CESMII CEO John Dyck said in a September interview in Los Angeles that his organization’s goal is for the software to “become a de facto industry standard for how data is collected and stored and contextualized—so that what today is at the core of every manufacturing solution and is different for every vendor will become harmonized or standardized.”

Today, all of the “hundreds and hundreds of IoT platforms and great software vendors out in the marketplace… have a very proprietary way of connecting to platform data sources, storing that data and contextualizing that data,” Dyck said. “Every one is radically different.”

CESMII is “trying to create a kind of crowd-sourced environment that manufacturers can accept,” rather than offer open-source software, he said. That’s because many manufacturers are reluctant “to take open-source software and use it to run their plants.”

The free SMIP is available now to CESMII members, in a prerelease mode.

“So,” Dyck said, “for the first time ever, we have our Smart Manufacturing Innovation Platform in the marketplace available in a limited set of circumstances for our projects and for our members. That’s a really big deal for us” because CESMII is giving manufacturers “really contemporary, strategic technologies” they can use in mission-critical manufacturing settings to help solve vexing issues.
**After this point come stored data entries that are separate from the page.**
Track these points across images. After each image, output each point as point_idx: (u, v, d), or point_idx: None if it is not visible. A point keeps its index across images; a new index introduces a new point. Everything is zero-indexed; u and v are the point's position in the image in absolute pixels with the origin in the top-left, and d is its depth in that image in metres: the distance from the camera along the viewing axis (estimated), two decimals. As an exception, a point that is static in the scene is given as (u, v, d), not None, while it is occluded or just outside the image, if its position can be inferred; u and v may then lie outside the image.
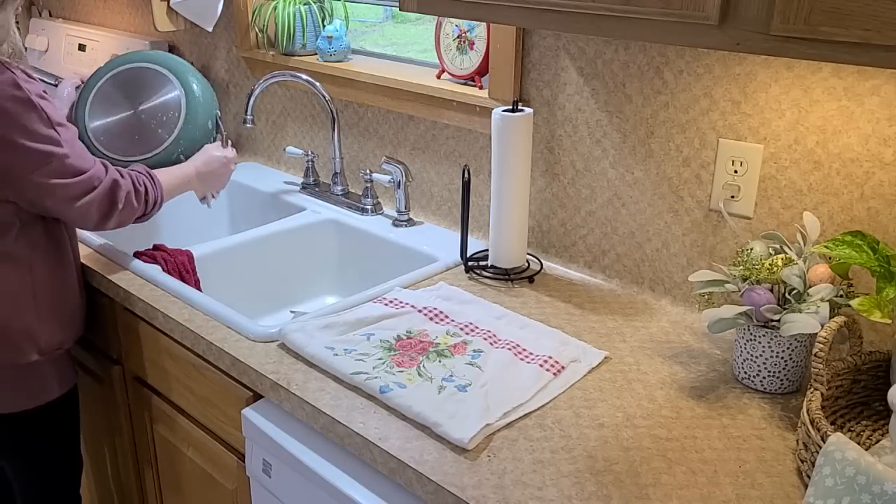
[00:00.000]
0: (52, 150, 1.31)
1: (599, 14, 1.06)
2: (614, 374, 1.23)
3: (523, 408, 1.13)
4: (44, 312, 1.44)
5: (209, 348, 1.32)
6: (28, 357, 1.43)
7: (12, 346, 1.41)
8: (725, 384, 1.21)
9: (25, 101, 1.27)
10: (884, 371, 1.14)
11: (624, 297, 1.49)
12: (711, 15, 0.95)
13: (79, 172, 1.36)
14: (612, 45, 1.42)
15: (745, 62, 1.27)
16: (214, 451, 1.43)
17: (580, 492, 0.98)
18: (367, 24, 2.96)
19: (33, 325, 1.43)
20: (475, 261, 1.60)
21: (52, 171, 1.32)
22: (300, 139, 2.12)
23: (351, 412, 1.13)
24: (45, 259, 1.43)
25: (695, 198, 1.39)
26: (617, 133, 1.46)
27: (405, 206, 1.81)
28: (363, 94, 1.87)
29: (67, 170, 1.34)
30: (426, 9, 1.30)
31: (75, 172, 1.35)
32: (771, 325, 1.15)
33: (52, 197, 1.34)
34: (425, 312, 1.37)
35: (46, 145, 1.30)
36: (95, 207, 1.39)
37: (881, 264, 1.07)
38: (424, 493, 1.01)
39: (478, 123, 1.66)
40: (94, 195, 1.38)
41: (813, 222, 1.19)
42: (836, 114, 1.20)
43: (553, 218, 1.61)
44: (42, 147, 1.30)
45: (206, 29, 2.16)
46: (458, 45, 1.70)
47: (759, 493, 0.98)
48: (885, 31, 0.83)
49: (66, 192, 1.35)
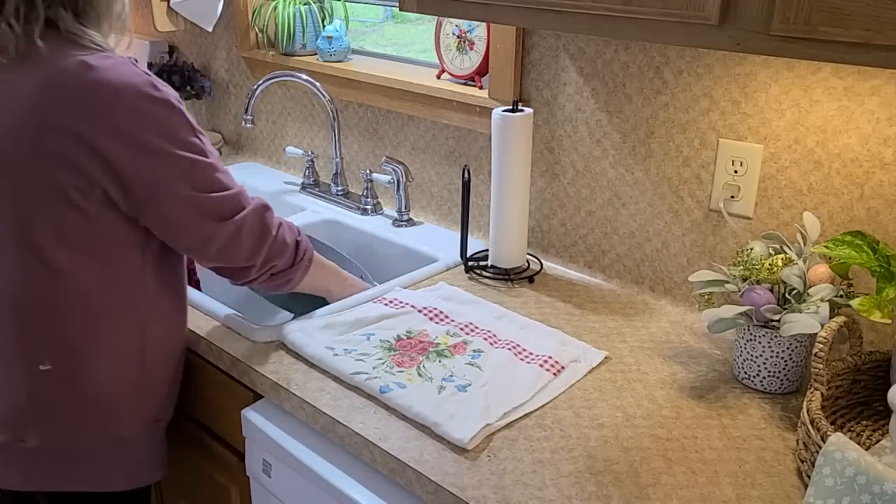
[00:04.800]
0: (199, 158, 1.11)
1: (599, 14, 1.06)
2: (614, 374, 1.23)
3: (523, 408, 1.13)
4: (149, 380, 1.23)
5: (209, 348, 1.32)
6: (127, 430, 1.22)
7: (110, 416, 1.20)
8: (725, 384, 1.21)
9: (165, 104, 1.08)
10: (884, 371, 1.14)
11: (624, 297, 1.49)
12: (711, 15, 0.95)
13: (226, 187, 1.15)
14: (612, 45, 1.42)
15: (745, 62, 1.27)
16: (214, 451, 1.43)
17: (580, 492, 0.98)
18: (367, 24, 2.96)
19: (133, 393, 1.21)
20: (475, 261, 1.60)
21: (199, 182, 1.11)
22: (300, 139, 2.12)
23: (351, 412, 1.13)
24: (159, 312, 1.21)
25: (695, 198, 1.39)
26: (617, 133, 1.46)
27: (405, 206, 1.81)
28: (363, 94, 1.87)
29: (214, 184, 1.13)
30: (426, 9, 1.30)
31: (223, 187, 1.14)
32: (771, 325, 1.15)
33: (199, 214, 1.12)
34: (425, 312, 1.37)
35: (193, 154, 1.10)
36: (247, 231, 1.17)
37: (881, 264, 1.07)
38: (424, 493, 1.01)
39: (478, 123, 1.66)
40: (247, 213, 1.17)
41: (813, 222, 1.19)
42: (836, 114, 1.20)
43: (553, 218, 1.61)
44: (188, 155, 1.10)
45: (206, 29, 2.16)
46: (458, 45, 1.70)
47: (759, 493, 0.98)
48: (885, 31, 0.83)
49: (215, 207, 1.13)
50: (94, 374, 1.16)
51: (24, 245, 1.09)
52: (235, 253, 1.19)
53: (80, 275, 1.11)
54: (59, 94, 1.04)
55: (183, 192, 1.11)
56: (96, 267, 1.12)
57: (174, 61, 2.38)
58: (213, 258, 1.19)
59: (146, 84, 1.08)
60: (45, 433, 1.17)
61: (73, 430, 1.18)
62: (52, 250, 1.09)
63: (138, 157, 1.07)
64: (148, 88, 1.07)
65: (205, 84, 2.28)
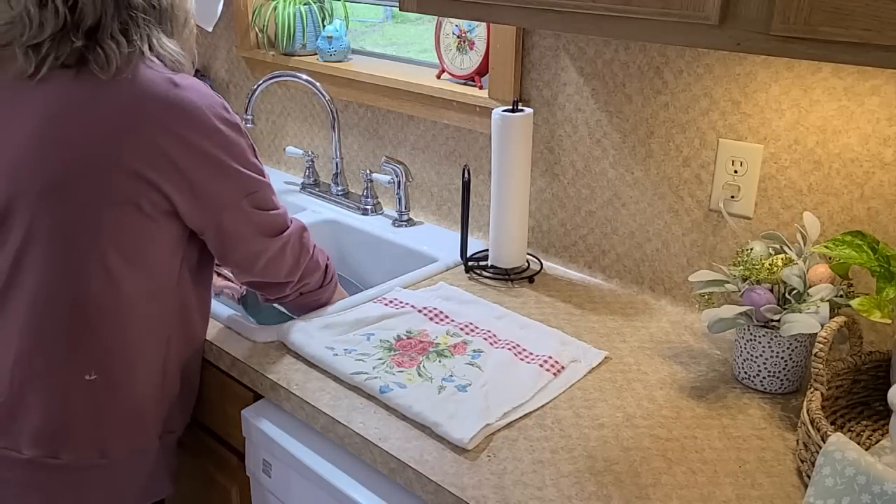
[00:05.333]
0: (260, 179, 1.20)
1: (599, 14, 1.06)
2: (614, 374, 1.23)
3: (523, 408, 1.13)
4: (168, 392, 1.25)
5: (209, 348, 1.32)
6: (147, 443, 1.23)
7: (139, 429, 1.21)
8: (725, 384, 1.21)
9: (235, 126, 1.16)
10: (884, 371, 1.14)
11: (624, 297, 1.49)
12: (711, 15, 0.95)
13: (276, 206, 1.25)
14: (612, 45, 1.42)
15: (745, 62, 1.27)
16: (214, 450, 1.43)
17: (580, 492, 0.98)
18: (367, 24, 2.96)
19: (154, 405, 1.22)
20: (475, 261, 1.60)
21: (258, 200, 1.20)
22: (300, 139, 2.12)
23: (351, 412, 1.13)
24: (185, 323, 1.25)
25: (695, 198, 1.39)
26: (617, 133, 1.46)
27: (405, 206, 1.81)
28: (363, 94, 1.88)
29: (269, 202, 1.22)
30: (426, 9, 1.30)
31: (274, 206, 1.24)
32: (771, 325, 1.15)
33: (255, 230, 1.20)
34: (425, 312, 1.37)
35: (255, 174, 1.19)
36: (290, 248, 1.26)
37: (881, 264, 1.07)
38: (424, 493, 1.01)
39: (478, 123, 1.66)
40: (291, 231, 1.26)
41: (813, 222, 1.19)
42: (836, 114, 1.20)
43: (553, 218, 1.61)
44: (252, 175, 1.19)
45: (206, 29, 2.16)
46: (458, 45, 1.70)
47: (759, 493, 0.98)
48: (885, 31, 0.83)
49: (268, 224, 1.22)
50: (130, 386, 1.18)
51: (90, 249, 1.11)
52: (279, 269, 1.27)
53: (132, 283, 1.14)
54: (148, 108, 1.09)
55: (245, 209, 1.18)
56: (143, 277, 1.15)
57: (174, 61, 2.38)
58: (259, 273, 1.26)
59: (221, 106, 1.15)
60: (81, 448, 1.17)
61: (106, 444, 1.18)
62: (114, 257, 1.12)
63: (212, 173, 1.13)
64: (222, 111, 1.15)
65: (205, 84, 2.28)
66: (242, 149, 1.17)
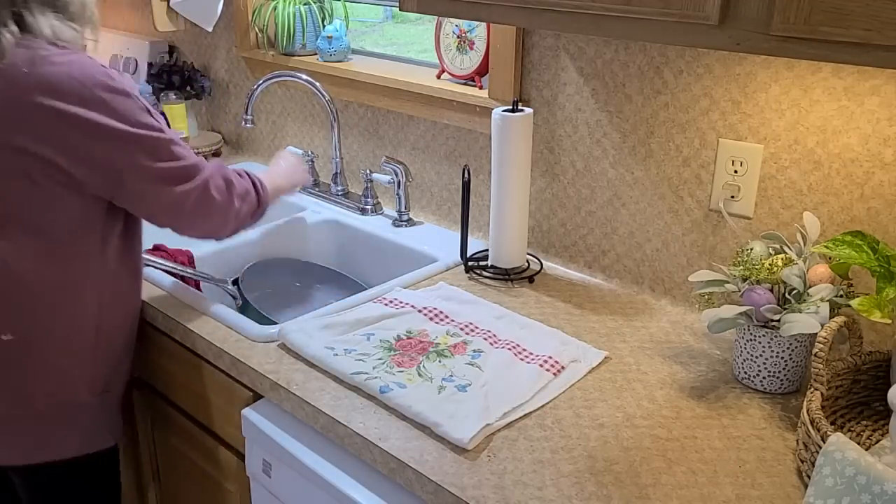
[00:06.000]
0: (156, 135, 1.23)
1: (599, 14, 1.06)
2: (614, 374, 1.23)
3: (523, 408, 1.13)
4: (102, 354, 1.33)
5: (209, 348, 1.33)
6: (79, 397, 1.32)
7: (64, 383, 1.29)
8: (725, 384, 1.21)
9: (120, 91, 1.20)
10: (884, 371, 1.14)
11: (624, 297, 1.49)
12: (711, 15, 0.95)
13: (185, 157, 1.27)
14: (612, 45, 1.42)
15: (745, 62, 1.27)
16: (214, 451, 1.43)
17: (580, 492, 0.98)
18: (367, 24, 2.96)
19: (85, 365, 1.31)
20: (475, 261, 1.60)
21: (159, 154, 1.23)
22: (300, 139, 2.12)
23: (351, 412, 1.13)
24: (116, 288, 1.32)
25: (695, 198, 1.39)
26: (617, 133, 1.46)
27: (405, 206, 1.81)
28: (363, 94, 1.88)
29: (171, 154, 1.24)
30: (426, 9, 1.30)
31: (182, 156, 1.26)
32: (771, 325, 1.15)
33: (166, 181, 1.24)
34: (425, 312, 1.37)
35: (149, 131, 1.22)
36: (213, 186, 1.29)
37: (881, 264, 1.07)
38: (424, 493, 1.01)
39: (478, 123, 1.66)
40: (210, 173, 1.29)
41: (813, 222, 1.19)
42: (836, 114, 1.20)
43: (553, 218, 1.61)
44: (146, 133, 1.21)
45: (206, 29, 2.16)
46: (458, 45, 1.70)
47: (759, 493, 0.98)
48: (885, 31, 0.83)
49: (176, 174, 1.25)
50: (52, 345, 1.27)
51: None
52: (208, 210, 1.31)
53: (39, 252, 1.22)
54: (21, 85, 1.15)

For example, under one project CESMII already funded, ArcelorMittal will use the software to create a “zero-defect steel output” from a specific sculpting process at one of its steel mills—by “collecting all of the data from hundreds of sensors and control systems and using some sophisticated software on the platform to … build the physics-based models for the process, and then use the data to predict where you’re going to deviate before you’re actually deviating from acceptable thresholds,” he said.

Microsoft was one of several CESMII member companies that spoke out when CESMII trumpeted its SMIP.

"Openness and interoperability are critical to the success of industrial IoT, and we are committed advancing the industry through the Open Manufacturing Platform,” Sam George, corporate VP for Azure IoT at Microsoft, said in prepared remarks. “CESMII and their efforts to build a Smart Manufacturing Innovation Platform align well with our strategy, and we are excited to partner with them to simplify the customer journey in manufacturing.”